The soldier switches to Landori and says, “You bleed for Seath!” loud enough everyone can hear, and understand, and the woman hesitates only a second before spitting on his boots. The other girl, much younger, searches the rest of us rapidly, looking for an ally, and her gaze falls on Cyar. I’ve only made it two steps for him when she flings herself against his chest. Her hands grasp his uniform, appealing in her local dialect, and only a few words register—“Listen, Savient” and “Help me, Captain.”
Cyar appears stunned by the girl suddenly in his arms.
I reach his side and she glances at me. Her eyes, amber like the necklace, take in my uniform, my face, my fist around the pistol. She says something else to Cyar. I don’t understand any of it. Cyar shakes his head at her, visibly torn. He glances at me with a question, but I can’t answer it. Neither of us can. This whole place is strange and confusing, filled with rules we don’t know.
Landorians. Locals. Nahir.
The vast majority could be one or two or three of those things at once.
Cyar shakes his head again. “Not a captain,” he says in Thurnian. “Not a captain.”
But it sounds more like an apology.
“They think you Safire are here to save them,” Wick says caustically on his way by, striding for the Landorian soldier with spittle on his boots. “We’re so wicked and cruel.”

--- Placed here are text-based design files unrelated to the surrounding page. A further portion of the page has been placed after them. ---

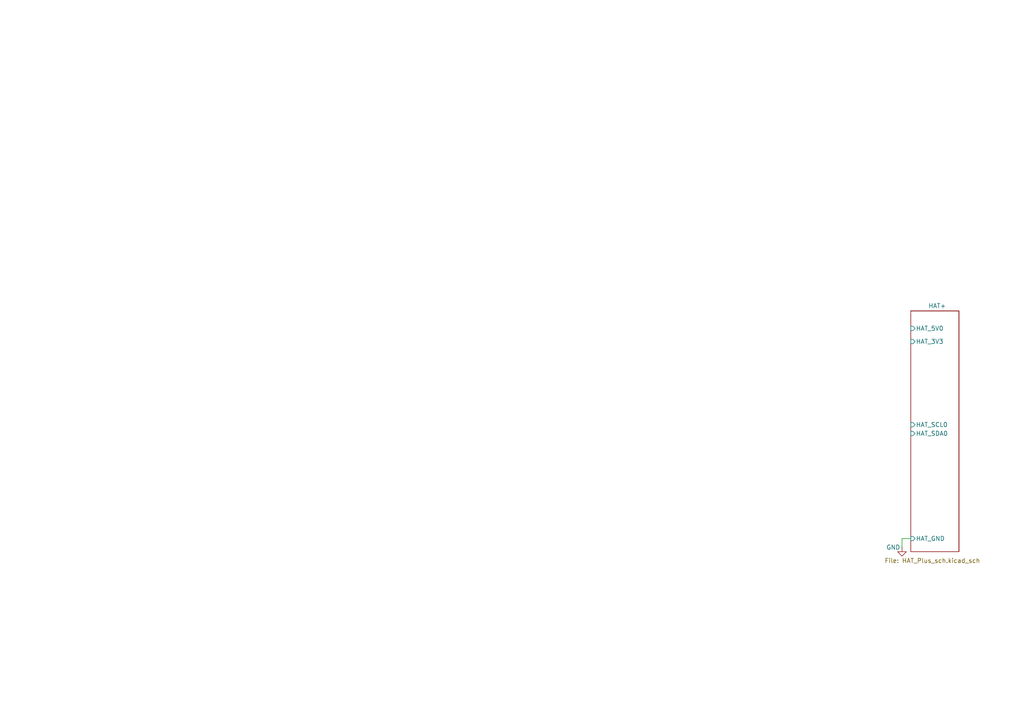
<source format=kicad_sch>
(kicad_sch (version 20230121) (generator eeschema)

  (uuid 930e3c40-e68c-46d6-8e4e-88a8be0433a8)

  (paper "A4")

  


  (wire (pts (xy 261.62 156.21) (xy 261.62 158.75))
    (stroke (width 0) (type default))
    (uuid 17055e24-b7cb-4558-b87c-674546bf8da0)
  )
  (wire (pts (xy 264.16 156.21) (xy 261.62 156.21))
    (stroke (width 0) (type default))
    (uuid abb78139-5b10-4693-b1c6-ba5c9452cb3d)
  )

  (symbol (lib_id "power:GND") (at 261.62 158.75 0) (mirror y) (unit 1)
    (in_bom yes) (on_board yes) (dnp no)
    (uuid 18a80d4c-154a-498b-ac8a-4327188c8b07)
    (property "Reference" "#PWR014" (at 261.62 165.1 0)
      (effects (font (size 1.27 1.27)) hide)
    )
    (property "Value" "GND" (at 259.08 158.75 0)
      (effects (font (size 1.27 1.27)))
    )
    (property "Footprint" "" (at 261.62 158.75 0)
      (effects (font (size 1.27 1.27)) hide)
    )
    (property "Datasheet" "" (at 261.62 158.75 0)
      (effects (font (size 1.27 1.27)) hide)
    )
    (pin "1" (uuid 57f0db75-f7c2-4210-958b-eb946208951a))
    (instances
      (project "HAT+"
        (path "/930e3c40-e68c-46d6-8e4e-88a8be0433a8"
          (reference "#PWR014") (unit 1)
        )
      )
    )
  )

  (sheet (at 264.16 90.17) (size 13.97 69.85)
    (stroke (width 0.1524) (type solid))
    (fill (color 0 0 0 0.0000))
    (uuid 01889de2-01b8-4068-856c-382e31394986)
    (property "Sheetname" "HAT+" (at 269.24 89.4584 0)
      (effects (font (size 1.27 1.27)) (justify left bottom))
    )
    (property "Sheetfile" "HAT_Plus_sch.kicad_sch" (at 256.54 161.8746 0)
      (effects (font (size 1.27 1.27)) (justify left top))
    )
    (pin "HAT_GND" input (at 264.16 156.21 180)
      (effects (font (size 1.27 1.27)) (justify left))
      (uuid 42293e02-1973-41ae-97b0-63c236af7bdd)
    )
    (pin "HAT_3V3" input (at 264.16 99.06 180)
      (effects (font (size 1.27 1.27)) (justify left))
      (uuid 6dc3b81b-746e-404c-a9ae-03e45d97da52)
    )
    (pin "HAT_5V0" input (at 264.16 95.25 180)
      (effects (font (size 1.27 1.27)) (justify left))
      (uuid fa602801-6118-4b8f-9547-c0ed9aeaa020)
    )
    (pin "HAT_SCL0" input (at 264.16 123.19 180)
      (effects (font (size 1.27 1.27)) (justify left))
      (uuid 686c25bf-239c-4f49-8791-739a19f2363f)
    )
    (pin "HAT_SDA0" input (at 264.16 125.73 180)
      (effects (font (size 1.27 1.27)) (justify left))
      (uuid 4b6acf16-f5dd-46dc-b618-87c9d86b5dcd)
    )
    (instances
      (project "HAT+"
        (path "/930e3c40-e68c-46d6-8e4e-88a8be0433a8" (page "2"))
      )
    )
  )

  (sheet_instances
    (path "/" (page "1"))
  )
)

</source>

He rolls his eyes and a hiss escapes the younger girl. Pushing back, she releases Cyar and runs into the crowd, heels clicking on cobblestone, swallowed by the saffron and smoke. The older girl moves like a cat. With cunning quickness, she snatches the soldier’s rifle right from his unsuspecting hands, then her flower-print dress disappears back into the crowd and she’s gone.

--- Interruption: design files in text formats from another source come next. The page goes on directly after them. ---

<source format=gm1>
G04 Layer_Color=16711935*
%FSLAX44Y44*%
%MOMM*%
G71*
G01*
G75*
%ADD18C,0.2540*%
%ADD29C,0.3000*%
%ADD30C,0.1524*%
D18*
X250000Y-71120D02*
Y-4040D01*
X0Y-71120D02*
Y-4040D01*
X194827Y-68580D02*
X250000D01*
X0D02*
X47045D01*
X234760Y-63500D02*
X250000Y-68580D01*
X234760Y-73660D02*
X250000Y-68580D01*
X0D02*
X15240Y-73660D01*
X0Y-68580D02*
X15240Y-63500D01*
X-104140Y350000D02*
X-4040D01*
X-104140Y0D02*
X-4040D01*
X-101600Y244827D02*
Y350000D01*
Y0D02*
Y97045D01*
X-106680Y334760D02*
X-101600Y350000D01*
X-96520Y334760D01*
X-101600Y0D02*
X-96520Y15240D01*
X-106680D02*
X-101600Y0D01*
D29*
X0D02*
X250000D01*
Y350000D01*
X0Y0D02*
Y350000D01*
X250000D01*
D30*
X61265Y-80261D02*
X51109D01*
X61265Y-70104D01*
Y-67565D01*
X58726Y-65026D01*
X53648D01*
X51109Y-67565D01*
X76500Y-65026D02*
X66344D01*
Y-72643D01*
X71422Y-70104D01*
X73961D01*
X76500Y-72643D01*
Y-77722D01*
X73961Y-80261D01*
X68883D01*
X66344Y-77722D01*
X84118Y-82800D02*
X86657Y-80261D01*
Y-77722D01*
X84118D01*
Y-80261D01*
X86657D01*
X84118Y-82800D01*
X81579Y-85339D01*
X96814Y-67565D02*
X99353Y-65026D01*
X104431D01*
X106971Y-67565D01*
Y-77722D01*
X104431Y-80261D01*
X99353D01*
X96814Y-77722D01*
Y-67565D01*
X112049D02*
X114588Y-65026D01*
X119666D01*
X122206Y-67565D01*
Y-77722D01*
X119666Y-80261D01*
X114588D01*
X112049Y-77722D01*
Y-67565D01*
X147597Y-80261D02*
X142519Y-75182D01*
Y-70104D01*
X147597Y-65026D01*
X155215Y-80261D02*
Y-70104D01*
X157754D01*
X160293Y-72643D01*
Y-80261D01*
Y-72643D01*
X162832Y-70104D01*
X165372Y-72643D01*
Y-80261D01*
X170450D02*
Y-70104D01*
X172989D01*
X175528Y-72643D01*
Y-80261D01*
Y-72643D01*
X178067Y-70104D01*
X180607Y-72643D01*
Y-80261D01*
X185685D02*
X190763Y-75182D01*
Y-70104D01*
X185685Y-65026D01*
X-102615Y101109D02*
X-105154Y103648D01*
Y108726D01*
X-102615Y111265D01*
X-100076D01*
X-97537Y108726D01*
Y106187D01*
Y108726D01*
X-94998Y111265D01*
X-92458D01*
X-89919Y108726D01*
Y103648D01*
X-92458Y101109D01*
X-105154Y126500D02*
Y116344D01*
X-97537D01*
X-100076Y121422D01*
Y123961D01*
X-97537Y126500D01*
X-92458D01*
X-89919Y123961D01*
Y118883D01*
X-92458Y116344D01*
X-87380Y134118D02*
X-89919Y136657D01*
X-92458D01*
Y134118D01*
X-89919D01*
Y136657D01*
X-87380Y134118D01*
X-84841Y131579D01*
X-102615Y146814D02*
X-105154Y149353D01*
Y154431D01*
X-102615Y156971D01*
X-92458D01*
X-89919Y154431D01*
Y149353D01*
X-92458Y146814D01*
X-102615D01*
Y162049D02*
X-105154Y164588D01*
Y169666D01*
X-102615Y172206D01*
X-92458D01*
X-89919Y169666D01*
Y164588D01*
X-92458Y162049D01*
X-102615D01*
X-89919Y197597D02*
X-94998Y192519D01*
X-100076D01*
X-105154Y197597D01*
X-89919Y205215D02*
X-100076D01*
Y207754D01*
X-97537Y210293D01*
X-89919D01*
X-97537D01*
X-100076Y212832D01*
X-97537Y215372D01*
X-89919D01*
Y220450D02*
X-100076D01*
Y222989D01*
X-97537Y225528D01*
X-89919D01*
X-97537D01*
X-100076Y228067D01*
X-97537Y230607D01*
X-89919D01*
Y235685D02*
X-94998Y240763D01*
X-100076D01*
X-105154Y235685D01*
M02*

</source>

Local men swiftly close the gap. Staring down Wick.
The Landorian soldier glares at his empty hands.
Everyone else watches silently—above, below, to the side—but now with an edge of anger, their curiosity towards us disappeared.
Anger and betrayal have a palpable feeling.
Somewhere, a female voice begins to serenade the market—soft and clear, echoing off stone walls, luring everyone back to the sunny afternoon—and Greycap gives us a faltering smile. “Faria. Only women sing it. Come on, let’s listen.”
He tugs at our arms.
But I know the truth, and surely Nazem La’hile can see it also. It’s too much like Savient. Like Rahmet and Brisal. No one will live forever in subservience, their loyalty forced with a gun. They want something better, as we did. Stuck between worlds, the sides shifting every day, divisions disappearing, colours bleeding together and creating something infinitely more honest and alive and dangerous.
Cyar looks at me.
It feels like true revolution.
VI
EDUCATION
29
AURELIA
Hathene, Etania
Sun warms the deep places of the woods, casting scattered shadows across the dirt trail, filtering through leaves. I fiddle with the reins and press with my legs, and Liberty collects nicely on the bit even as his ears twitch rapidly at the symphony of forest sounds. He’s eager as a colt to be outside again. The jurica has worked, and I want to kiss Cyar. The groom’s impressed enough with Liberty’s progress to encourage these slow rides, strengthening his injured leg, and since Reni is currently in Classit, or perhaps Lalia, I’m the one to do it.
Violet trails behind on quiet Ivory. She’s a rather helpless rider, perched awkwardly in the saddle, and she keeps jerking at Ivory’s mouth every time my mare tries for a passing leaf. They both appear equally exasperated with each other, and I want to apologize to poor Ivory.
“Don’t pull so hard,” I say, halting Liberty by the river.
“She doesn’t listen,” Violet protests.
“Because you’re confusing her with your cues. You do nothing and then you suddenly yank.”
Violet sighs. She doesn’t like being hot and sweaty, or wearing pants. Today she has to contend with all three. “Is it true?” she asks instead. “You’re touring the University tomorrow with the Ambassador?”
I frown, walking Liberty on. “Who told you?”